ABOUT THIS EXERCISE: Could you repeat the records below exactly, without the pictures?

Source texts of formatted documents
++++++
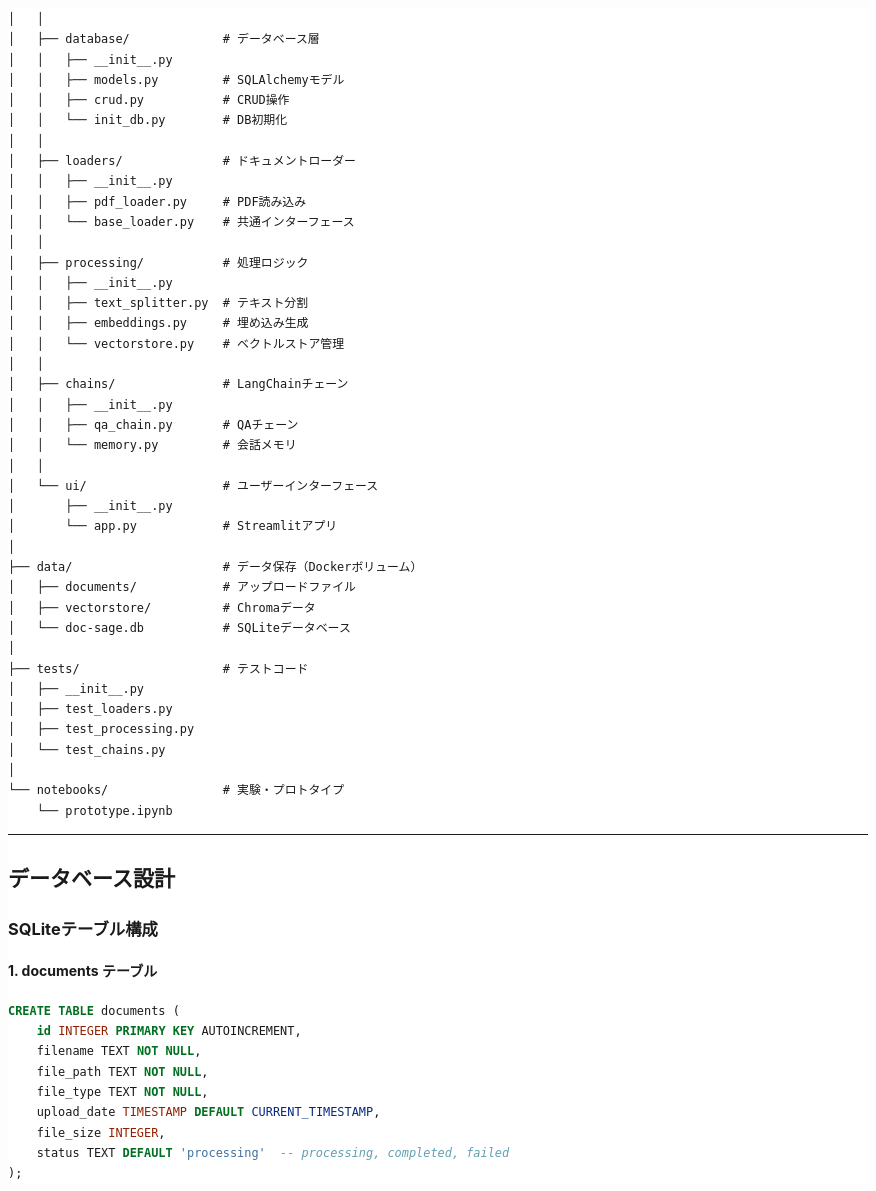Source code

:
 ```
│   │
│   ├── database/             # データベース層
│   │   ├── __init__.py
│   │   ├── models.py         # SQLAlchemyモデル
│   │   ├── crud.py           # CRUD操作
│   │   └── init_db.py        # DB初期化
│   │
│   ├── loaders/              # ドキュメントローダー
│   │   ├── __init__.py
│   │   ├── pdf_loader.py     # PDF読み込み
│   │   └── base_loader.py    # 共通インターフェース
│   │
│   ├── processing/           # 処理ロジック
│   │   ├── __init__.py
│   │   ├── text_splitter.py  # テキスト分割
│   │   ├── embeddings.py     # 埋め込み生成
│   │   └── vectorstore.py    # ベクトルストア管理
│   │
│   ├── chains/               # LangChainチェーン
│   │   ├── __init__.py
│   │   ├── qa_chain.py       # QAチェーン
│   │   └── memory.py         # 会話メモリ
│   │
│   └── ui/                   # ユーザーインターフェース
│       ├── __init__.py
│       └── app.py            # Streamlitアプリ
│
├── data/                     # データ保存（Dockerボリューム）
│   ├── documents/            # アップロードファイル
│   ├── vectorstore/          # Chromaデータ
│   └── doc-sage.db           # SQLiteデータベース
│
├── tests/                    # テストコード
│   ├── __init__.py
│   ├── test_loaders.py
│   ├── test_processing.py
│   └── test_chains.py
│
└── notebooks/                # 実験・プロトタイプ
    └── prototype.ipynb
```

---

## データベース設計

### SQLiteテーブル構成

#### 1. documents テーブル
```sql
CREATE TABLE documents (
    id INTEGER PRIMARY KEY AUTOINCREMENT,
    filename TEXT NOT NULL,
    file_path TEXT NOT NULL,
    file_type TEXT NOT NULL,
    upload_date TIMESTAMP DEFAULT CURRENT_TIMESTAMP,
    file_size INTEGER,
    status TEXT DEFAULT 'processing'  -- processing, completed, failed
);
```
++++++
SOLUTION FOR THIS EXERCISE:
Source code

:
 ```
│   │
│   ├── database/             # データベース層
│   │   ├── __init__.py
│   │   ├── models.py         # SQLAlchemyモデル
│   │   ├── crud.py           # CRUD操作
│   │   └── init_db.py        # DB初期化
│   │
│   ├── loaders/              # ドキュメントローダー
│   │   ├── __init__.py
│   │   ├── pdf_loader.py     # PDF読み込み
│   │   └── base_loader.py    # 共通インターフェース
│   │
│   ├── processing/           # 処理ロジック
│   │   ├── __init__.py
│   │   ├── text_splitter.py  # テキスト分割
│   │   ├── embeddings.py     # 埋め込み生成
│   │   └── vectorstore.py    # ベクトルストア管理
│   │
│   ├── chains/               # LangChainチェーン
│   │   ├── __init__.py
│   │   ├── qa_chain.py       # QAチェーン
│   │   └── memory.py         # 会話メモリ
│   │
│   └── ui/                   # ユーザーインターフェース
│       ├── __init__.py
│       └── app.py            # Streamlitアプリ
│
├── data/                     # データ保存（Dockerボリューム）
│   ├── documents/            # アップロードファイル
│   ├── vectorstore/          # Chromaデータ
│   └── doc-sage.db           # SQLiteデータベース
│
├── tests/                    # テストコード
│   ├── __init__.py
│   ├── test_loaders.py
│   ├── test_processing.py
│   └── test_chains.py
│
└── notebooks/                # 実験・プロトタイプ
    └── prototype.ipynb
```

---

## データベース設計

### SQLiteテーブル構成

#### 1. documents テーブル
```sql
CREATE TABLE documents (
    id INTEGER PRIMARY KEY AUTOINCREMENT,
    filename TEXT NOT NULL,
    file_path TEXT NOT NULL,
    file_type TEXT NOT NULL,
    upload_date TIMESTAMP DEFAULT CURRENT_TIMESTAMP,
    file_size INTEGER,
    status TEXT DEFAULT 'processing'  -- processing, completed, failed
);
```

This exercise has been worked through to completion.